А еще, не претендуя ни на внушительные тиражи, ни на переиздания, я мечтаю издать в «Молодой гвардии» книгу «Из блокнота Долгополова». В «Российской газете» я веду одноименную рубрику. Не думаю, что кто-то, как я, выпил две бутылки вина с Франсуазой Саган в ее парижской квартире. Не уверен, что кому-то еще Жак Ширак читал по-русски отрывки из «Евгения Онегина». Или что есть много людей, кто общался с Пьером Карденом и Брижит Бардо…
К нам домой приходили Эмиль Кио, Борис Шаляпин и Галина Уланова, Григорий Александров и Любовь Орлова… Вспоминаю такой эпизод. Я был на работе в «Комсомолке», когда позвонил мой отец и, ничего не объясняя, попросил срочно вернуться домой. Дома я застал отца вместе с художником Николаем Александровичем Бенуа. У них не получалось открыть бутылку сухого вина — за этим я и понадобился. После этого я несколько часов слушал их беседу…
О встречах с разведчиками я в этой книге тоже, наверное, напишу. Но хочется вспомнить еще и спортсменов, советских и российских политических деятелей. Находясь в президентском пуле, я ездил вместе с Горбачевым и Ельциным, с министрами иностранных дел — например с Андреем Козыревым — очень необычной и противоречивой фигурой.
— Читатели интересуются, почему вы не решаетесь взяться за биографию Зорге.

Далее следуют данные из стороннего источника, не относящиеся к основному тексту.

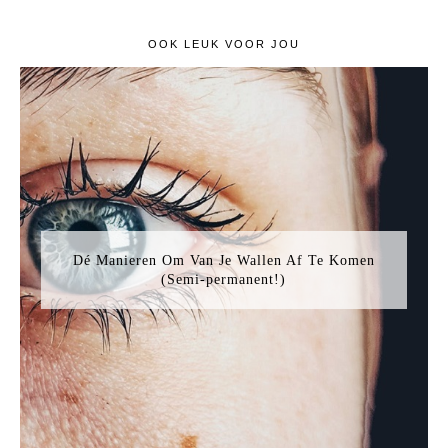
OOK LEUK VOOR JOU
Dé Manieren Om Van Je Wallen Af Te Komen
(Semi-permanent!)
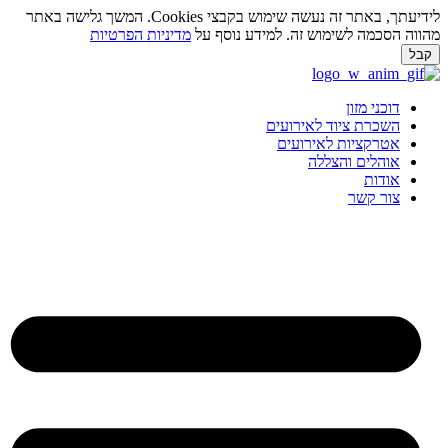
לידיעתך, באתר זה נעשה שימוש בקבצי Cookies. המשך גלישה באתר
מהווה הסכמה לשימוש זה. למידע נוסף על
מדיניות הפרטיות
קבל
לג
תוכן
דוכני מזון
השכרת ציוד לאירועים
אטרקציות לאירועים
אוהלים והצללה
אודות
צור קשר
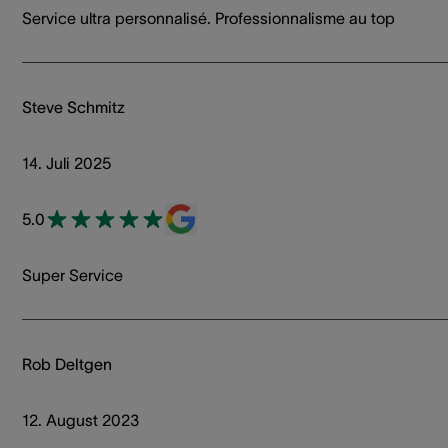
Service ultra personnalisé. Professionnalisme au top
Steve Schmitz
14. Juli 2025
5.0
Super Service
Rob Deltgen
12. August 2023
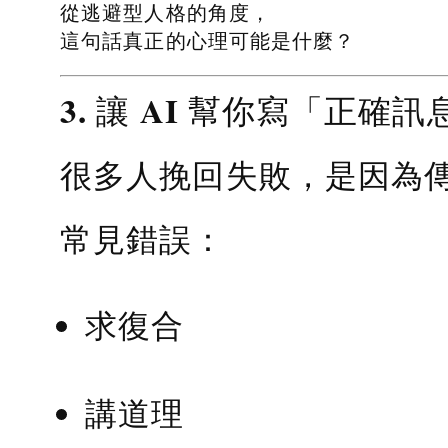
從逃避型人格的角度，
這句話真正的心理可能是什麼？
3. 讓 AI 幫你寫「正確訊
很多人挽回失敗，是因為
常見錯誤：
求復合
講道理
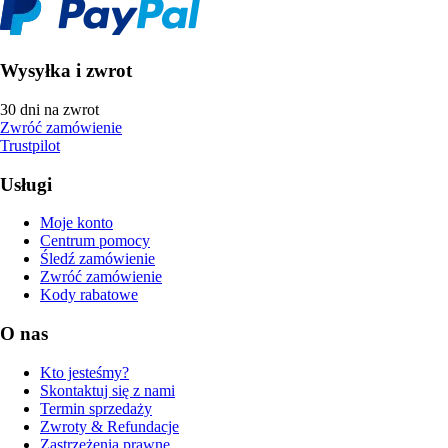
Wysyłka i zwrot
30 dni na zwrot
Zwróć zamówienie
Trustpilot
Usługi
Moje konto
Centrum pomocy
Śledź zamówienie
Zwróć zamówienie
Kody rabatowe
O nas
Kto jesteśmy?
Skontaktuj się z nami
Termin sprzedaży
Zwroty & Refundacje
Zastrzeżenia prawne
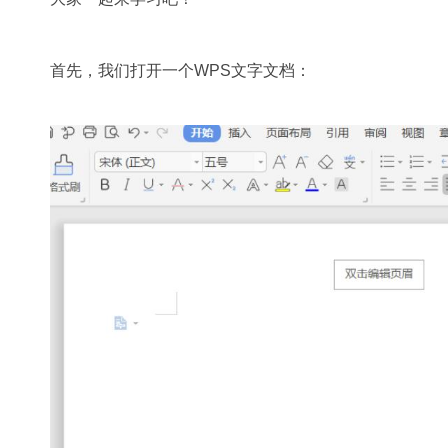
首先，我们打开一个WPS文字文档：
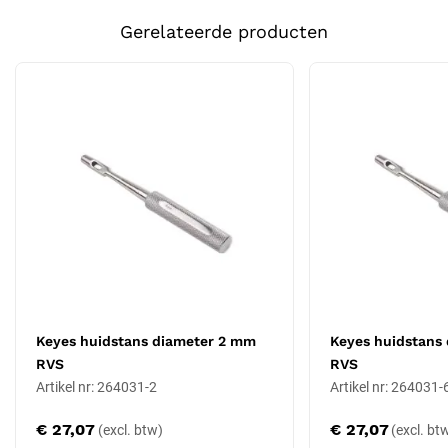
neemt de behandelaar een representatief huidbiopt met een
Certificering
CE-gecertificeerd
Gerelateerde producten
gestandaardiseerde diameter, geschikt voor histologisch of
microbiologisch onderzoek. Een grotere diameter geeft meer
Soort
Medische instrumenten
weefsel maar een grotere wond.
Maatkeuze: 7 mm
De Keyes reeks loopt van
2 mm
tot
8 mm
in diameter. Een kleine
stans (
2 mm
,
3 mm
) geeft een klein biopt dat vaak zonder hechting
geneest; een grotere stans (
6 mm
,
8 mm
) levert meer weefsel maar
vraagt doorgaans een hechting. Deze uitvoering is 7 mm.
Toepassingen in dermatologie
Standaard ingezet bij stansbiopsie in de dermatologie en bij
huisartsen die kleine huidingrepen verrichten, voor het verkrijgen
van weefsel ter diagnose van huidaandoeningen. Gebruikt na lokale
Keyes huidstans diameter 2 mm
Keyes huidstans
verdoving; de wond wordt afhankelijk van de diameter al dan niet
RVS
RVS
gehecht.
Artikel nr: 264031-2
Artikel nr: 264031-
Materiaal en duurzaamheid
€ 27,07
€ 27,07
Vervaardigd uit roestvrijstaal volgens ISO 7153-1:2016 en EN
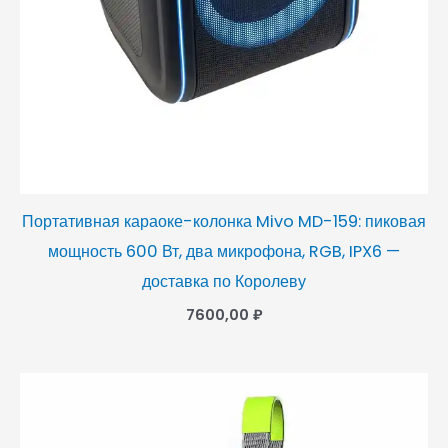
Портативная караоке-колонка Mivo MD-159: пиковая
мощность 600 Вт, два микрофона, RGB, IPX6 —
доставка по Королеву
7600,00
₽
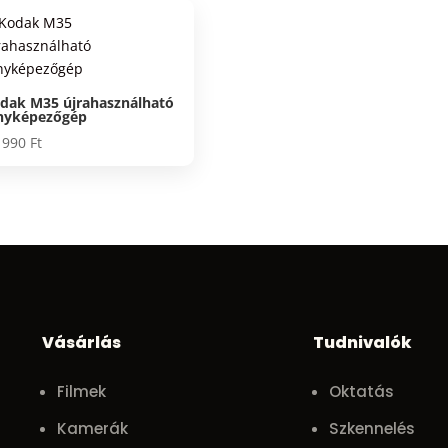
dak M35 újrahasználható
nyképezőgép
 990
Ft
Vásárlás
Tudnivalók
Filmek
Oktatás
Kamerák
Szkennelés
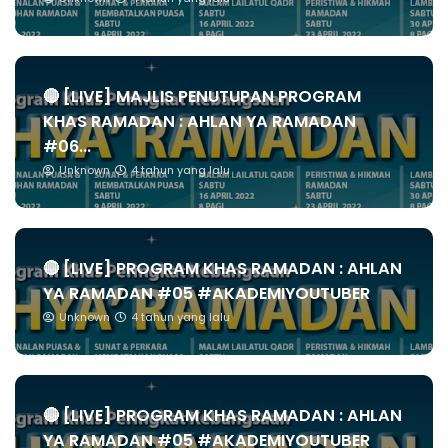
🔴 [LIVE] MAJLIS PENUTUPAN PROGRAM
KHAS RAMADAN : AHLAN YA RAMADAN
#06...
Unknown
4 tahun yang lalu
🔴 [LIVE] PROGRAM KHAS RAMADAN : AHLAN
YA RAMADAN #05 #AKADEMIYOUTUBER
Unknown
4 tahun yang lalu
🔴 [LIVE] PROGRAM KHAS RAMADAN : AHLAN
YA RAMADAN #05 #AKADEMIYOUTUBER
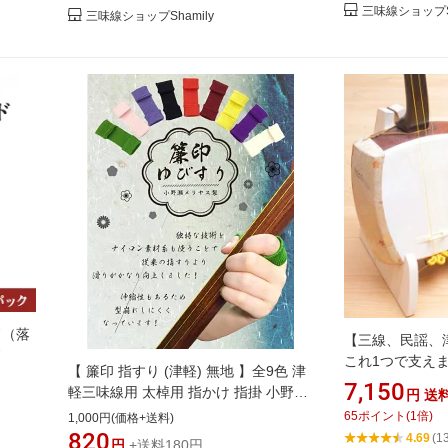
三味線ショップSh
三味線ショップShamily
ド（落
【三線、民謡、津
ド
これ1つで支え
【 簾印 指すり (津軽) 無地 】全9色 津
スタンド
7,150
軽三味線用 太棹用 指かけ 指掛 小野瀬
円
送
メリヤス製
65
ポイント
(
1
倍)
1,000円(価格+送料)
820
4.69
(1
円
+送料180円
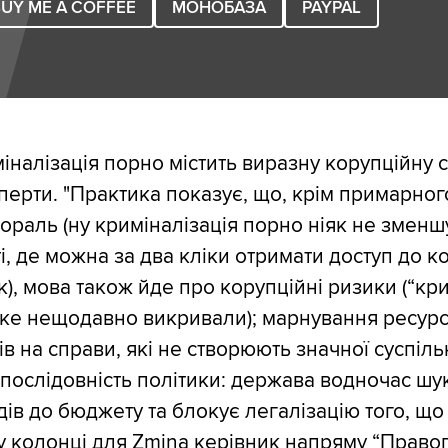
UY ME A COFFEE
МОНОБАЗА
PAYPAL
міналізація порно містить виразну корупційну 
сперти. "Практика показує, що, крім примарног
мораль (ну криміналізація порно ніяк не зменш
ті, де можна за два кліки отримати доступ до к
к), мова також йде про корупційні ризики (“к
яке нещодавно викривали); марнування ресурс
в на справи, які не створюють значної суспіль
послідовність політики: держава водночас шук
ів до бюджету та блокує легалізацію того, що
у колонці для Zmina керівник напряму “Право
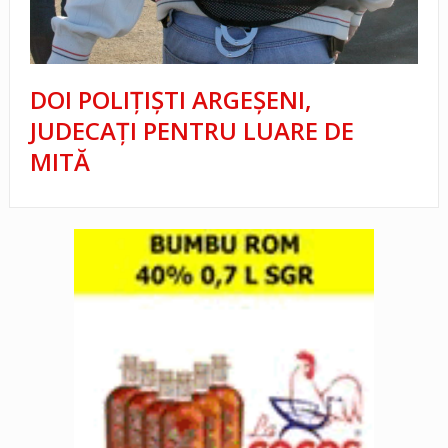
DOI POLIŢIŞTI ARGEŞENI,
JUDECAŢI PENTRU LUARE DE
MITĂ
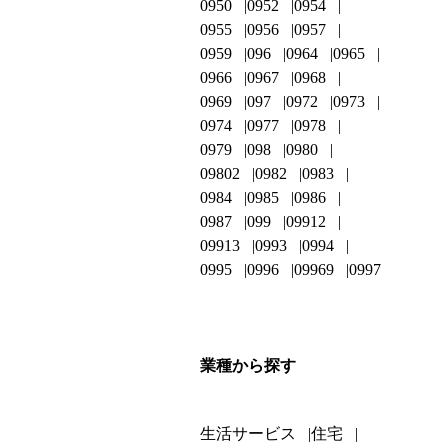
0950
0952
0954
0955
0956
0957
0959
096
0964
0965
0966
0967
0968
0969
097
0972
0973
0974
0977
0978
0979
098
0980
09802
0982
0983
0984
0985
0986
0987
099
09912
09913
0993
0994
0995
0996
09969
0997
業種から探す
生活サービス
住宅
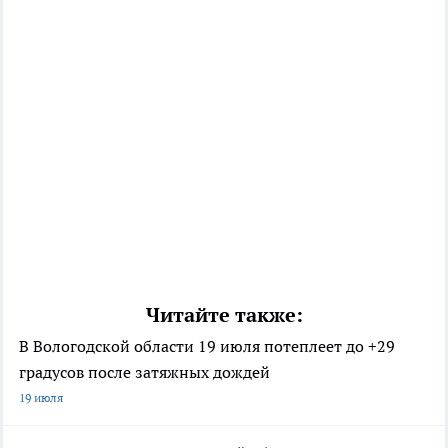
Читайте также:
В Вологодской области 19 июля потеплеет до +29
градусов после затяжных дождей
19 июля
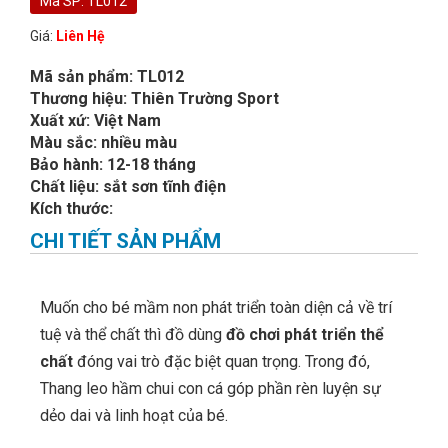
Mã SP: TL012
Giá:
Liên Hệ
Mã sản phẩm: TL012
Thương hiệu: Thiên Trường Sport
Xuất xứ: Việt Nam
Màu sắc: nhiều màu
Bảo hành: 12-18 tháng
Chất liệu: sắt sơn tĩnh điện
Kích thước:
CHI TIẾT SẢN PHẨM
Muốn cho bé mầm non phát triển toàn diện cả về trí
tuệ và thể chất thì đồ dùng
đồ chơi phát triển thể
chất
đóng vai trò đặc biệt quan trọng. Trong đó,
Thang leo hầm chui con cá góp phần rèn luyện sự
dẻo dai và linh hoạt của bé.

— В «ЖЗЛ» уже выходила книга о Зорге. Правда, давно (в последний раз переиздавалась в 1980 году, — С. К.), и написана она на основе того, что было известно еще в те годы. А меня постоянно просят написать о Зорге иначе. Если честно, то 150 страниц книги о Зорге мною уже написаны. Мало кто знает, что случилось с Зорге после ареста в Японии. Однажды я повстречался с куратором Зорге в ГРУ, — вы можете себе это представить?! Этот человек пришел в ГРУ вслед за своим родственником Артузовым. Его имя — Борис Игнатьевич Гудзь. Целый год все донесения Зорге приходили именно к нему — Гудзь их анализировал и отсылал Артузову. Потом Бориса Игнатьевича уволили и чуть не расстреляли… Я познакомился с Гудзем, когда ему было без двух дней сто лет, и работал с ним до тех пор, пока он — неожиданно! — не скончался на 105-м году жизни. Как настоящий разведчик Гудзь любил работать по ночам, поэтому я приезжал к нему в 10 вечера, а уезжал на последнем поезде от станции метро «Спортивная», где он жил. То, что я услышал из уст Гудзя, — это основа. А потом мне попалась иностранная книга, в которой рассказывалось, как истязали Зорге на допросах японцы… Я много размышлял о фигуре Зорге: его, несомненно, можно было бы обменять и спасти, если бы не ненависть, которую испытывал к нему Сталин.
Описав японский период и то время, когда Зорге курировало ГРУ, я — честно признаюсь — остановился. О Зорге написано очень много: за исключением мною упомянутых, остальные этапы его жизни исследованы. Что я буду делать дальше? Хватит ли у меня времени и сил, чтобы дальше «раскрутить» эту тему? Не знаю. Самое интересное, что японцы рассекретили связанные с Зорге материалы 1941−1944 годов. Вопрос в том, получу ли я доступ к ним… Мне, безусловно, хотелось бы написать о Зорге — в первую очередь о Зорге неизвестном, мужественном, уходящем, а не процветающем.
Добавлю, что часть героев, о которых я писал для книги «Легендарные разведчики», в итоговый вариант не попали: размер книги был оговорен — двадцать печатных листов. Так что вторая часть «Легендарных разведчиков» фактически готова: ее можно было бы относительно быстро доработать. Есть там и очерк о Зорге.